How It Stays Correct

The SQL backends are held to the embedded-Dolt reference by a conformance harness, run locally and in CI (with real Postgres and MySQL servers) on every pull request:
  • Tier 1 (in-process): the same behavior corpus the Dolt reference passes — CRUD, search, dependencies, ready/blocked, claims and leases, plus a ~94-case audit corpus of edge behaviors — runs against every backend.
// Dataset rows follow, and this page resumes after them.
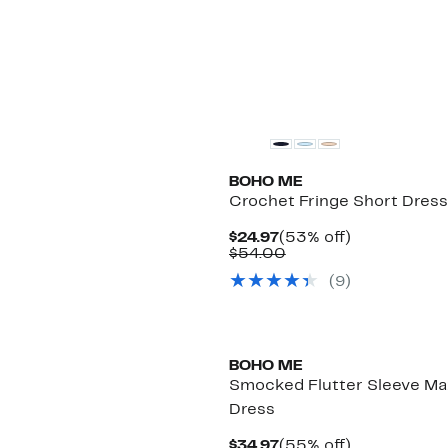
BOHO ME
Crochet Fringe Short Dress
Current
53%
$24.97
(53% off)
Price
Comparable
off.
$54.00
$24.97
value
(
9
)
$54.00
BOHO ME
Smocked Flutter Sleeve Ma
Dress
Current
55%
$34.97
(55% off)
Two extra gates make capability gaps impossible to hide: a completeness test proves the set of unsupported operations exactly matches an audited allowlist, and a contract test calls every one of them to prove it returns the typed error rather than panicking or lying.
  • Tier 2 (end-to-end): a real bd binary runs bd init --backend=... and a CLI scenario corpus in an isolated workspace per backend, and the normalized output must be byte-identical to the Dolt reference. Known-divergence entries are visible in the registry and can only shrink — currently there are none.
./scripts/conformance.sh
# Postgres/MySQL profiles self-skip unless you point them at a server:
BEADS_PG_TEST_URL="postgres://user:pass@127.0.0.1:5432/beads_test" \
BEADS_MYSQL_TEST_URL="user:pass@tcp(127.0.0.1:3306)/" \
./scripts/conformance.sh
Adding a new backend is one declarative profile entry in test/conformance/profiles.go plus a store-factory arm; both tiers pick it up automatically. See Dolt Backend for Beads for the default backend, Configuration for configuration, and Troubleshooting if a connection misbehaves.